The former workers, said to be 201, are set to receive over E17 million.
The court also failed to understand why the respondents failed to pay the terminal benefits because the money demanded by the applicants was actually a drop in the ocean, compared to the money received by the respondents from the sale of the shares, which amounted to E120 million, according to the judgment.
“The first to ninth respondents stand to pocket E120 million from the sale of the 10th respondent (Embiveni).
The benefits of the applicants (the former workers) are just a small fraction of what the first to ninth respondents (the former shareholders) stand to gain from the sale of the 10th respondent to Inyatsi. They will remain with a fortune even after paying each and every one of the employees their benefits, which would be seen as pocket change if you compare it to what the first to the ninth respondents remain with,” said part of the judgment.
The court further stated that it was unclear why the first to ninth respondents, after having penned down in their own voluntary agreement with Inyatsi that they would ensure compliance with Section 33 bis and the payment of terminal benefits to the applicants before the takeover and thereafter summersault and acted as if that agreement did not exist and went to court to play innocent victim.
“The court finds the conduct of the first to ninth respondents to be completely dishonest and frown on such conduct,” it stated.
This comes after the former Meat Industries shareholders sold the company to Inyatsi Group Holdings.
The former workers last month approached the court, where they sought an order ensuring that the former shareholders paid the terminal benefits, amounting to E17 268 956.90.
They also sought that the matter be dealt with urgency and also for the shareholders or their agents be stopped from distributing any sums received as proceeds of the sale of shares held by the respondents.
Further, they sought that the respondents (1-9) must comply with the provisions of section 33 bis (1) of the Employment Act of 1980 (amended).
Section 33 bis, according to the judgment, clearly states two conditions or transactions that attract the liability of the employer to pay terminal benefits.
Firstly, it is when the employer sold the business to another person or allows a takeover of a business by another person, the payment of terminal benefits is immediately activated.

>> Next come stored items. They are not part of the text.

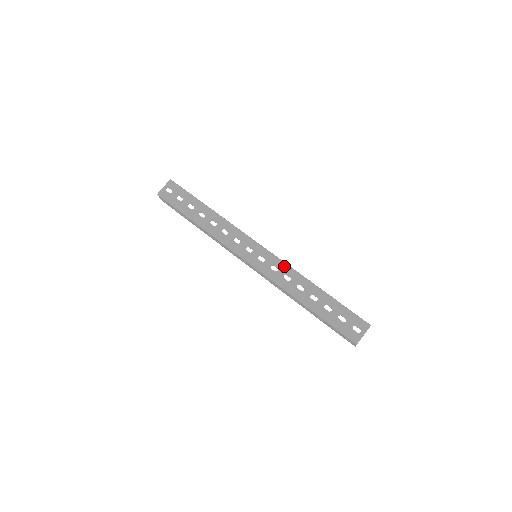
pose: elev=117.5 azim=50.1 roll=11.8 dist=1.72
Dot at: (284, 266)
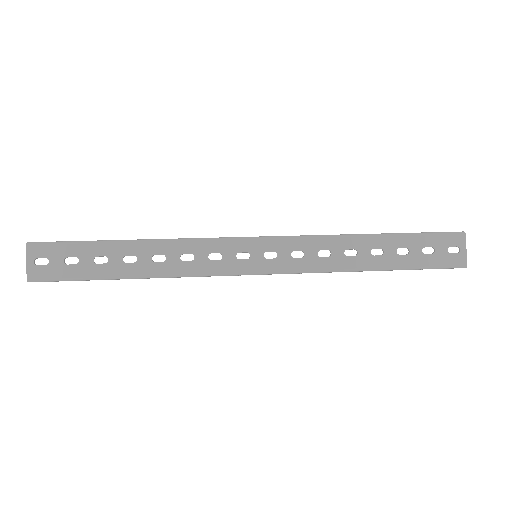
Dot at: (308, 241)
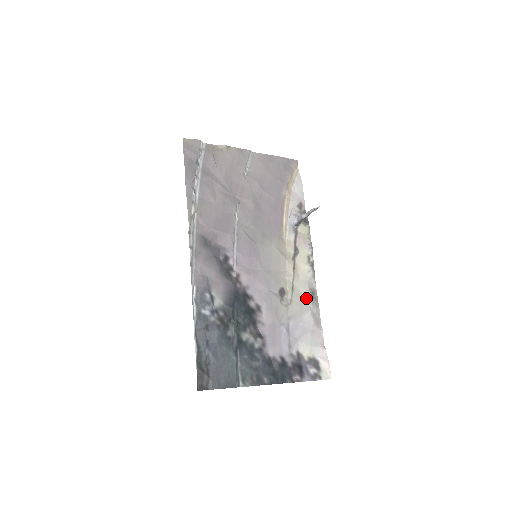
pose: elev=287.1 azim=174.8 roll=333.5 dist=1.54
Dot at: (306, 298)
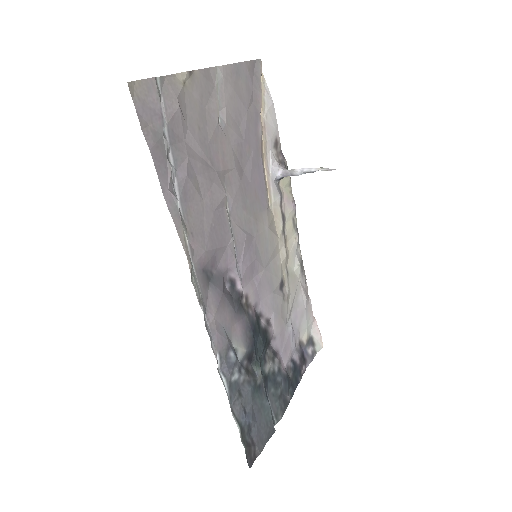
Dot at: (297, 275)
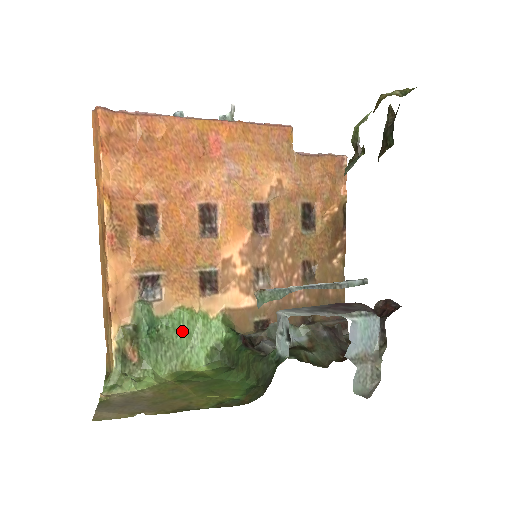
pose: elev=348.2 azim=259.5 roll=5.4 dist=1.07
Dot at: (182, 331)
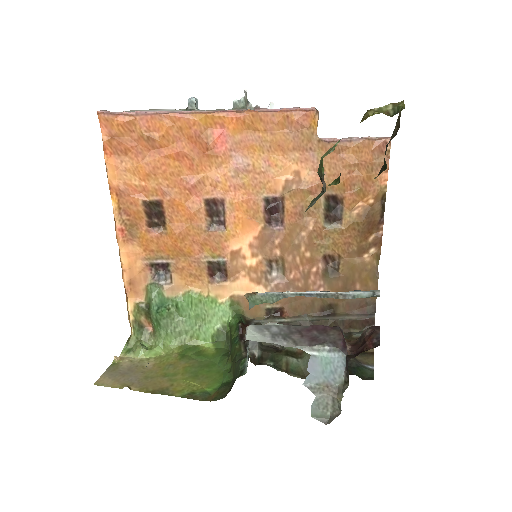
Dot at: (191, 312)
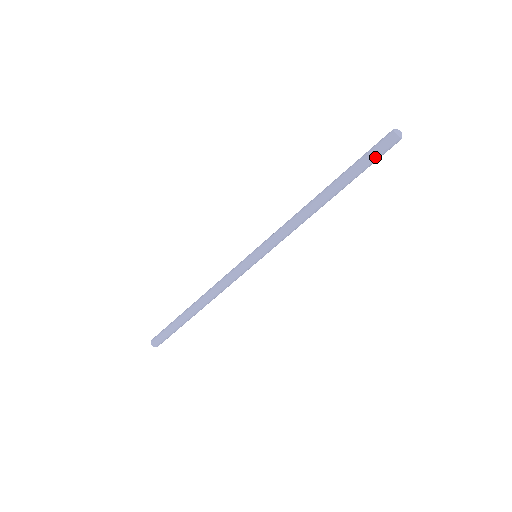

Secondly, it is where the employer allows the takeover of the business by another person, the terminal benefits of the employee ought to be paid.

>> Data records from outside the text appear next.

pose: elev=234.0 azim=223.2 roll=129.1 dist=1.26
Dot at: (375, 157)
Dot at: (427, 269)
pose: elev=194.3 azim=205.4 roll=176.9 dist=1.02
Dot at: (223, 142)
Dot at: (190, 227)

The workers’ contracts ended on July 31, according to a letter informing them about the sale of the shares.
The workers alleged that Jonathan Williams, who was the Managing Director of EMI and a major shareholder, had resigned from the company and was believed to be planning to relocate to overseas.
Other shareholders, who were cited as respondents in this matter, included Kjott-OG Fjorfebransjens Landsforbund, Ben Dlamini, Vincent Lukhele and Sipho Shongwe.

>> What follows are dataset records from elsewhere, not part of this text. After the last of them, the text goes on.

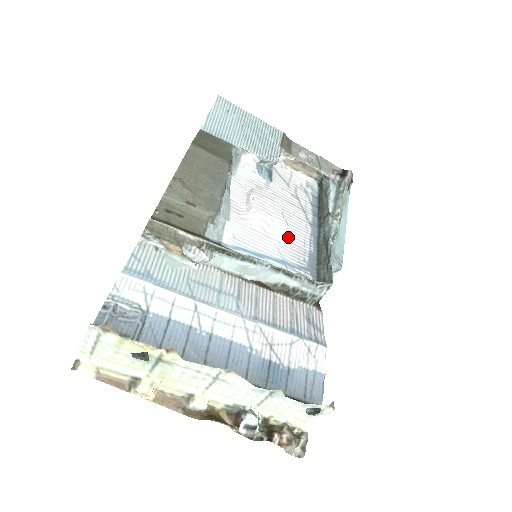
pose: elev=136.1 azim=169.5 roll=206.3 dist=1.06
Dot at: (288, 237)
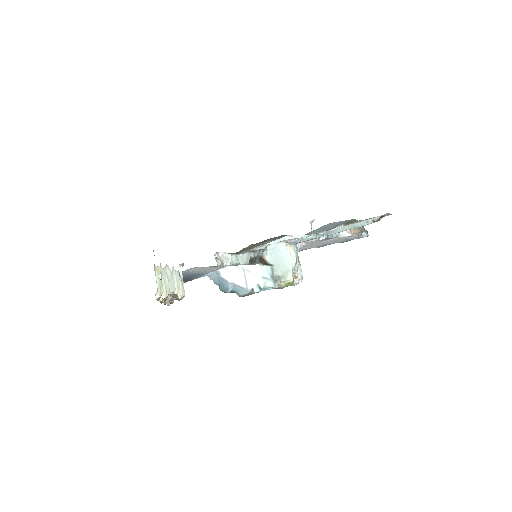
Dot at: occluded
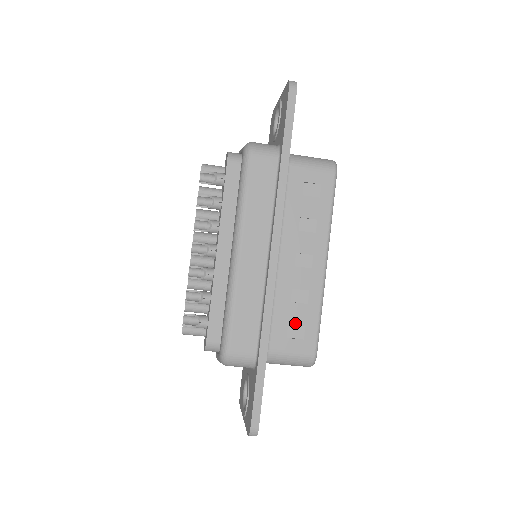
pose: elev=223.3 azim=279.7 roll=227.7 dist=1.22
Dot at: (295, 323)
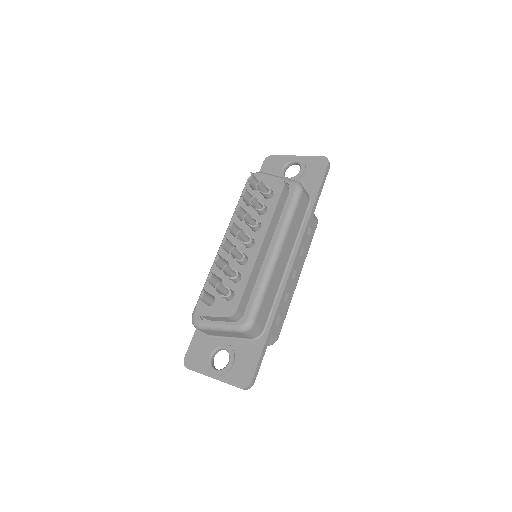
Dot at: occluded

Others are Richard Dlamini, Muntu Dlamini, Howe Investments (Pty) Ltd, and TWK Agriculture.
The applicants were the former workers, who were led by Mduduzi Shongwe.
In its judgment, the court found that indeed, the workers were supposed to be given their terminal benefits, according to Section 33 bis of the Employment Act of 1980.
The court also found out that there was a sale and takeover of all shares and assets in Embiveni by Inyatsi Group Holdings (Pty) Ltd, which indeed triggered the operation of Section 33 bis of the Employment Act of 1980.
The Industrial Court further found that the respondents had undertaken to comply with Section 33 bis of the Employment Act of 1980 before the takeover of Embiveni by Inyatsi Group Holdings.
According to the court, the respondents failed to ensure the compliance with the legislation.
Consequently, the respondents were ordered to pay all the applicants their terminal benefits in compliance with Section 33 bis of the Employment Act of 1980 within 30 days after the issuing of the judgment.
The respondents were also ordered to pay costs of this application on an attorney and own client scale.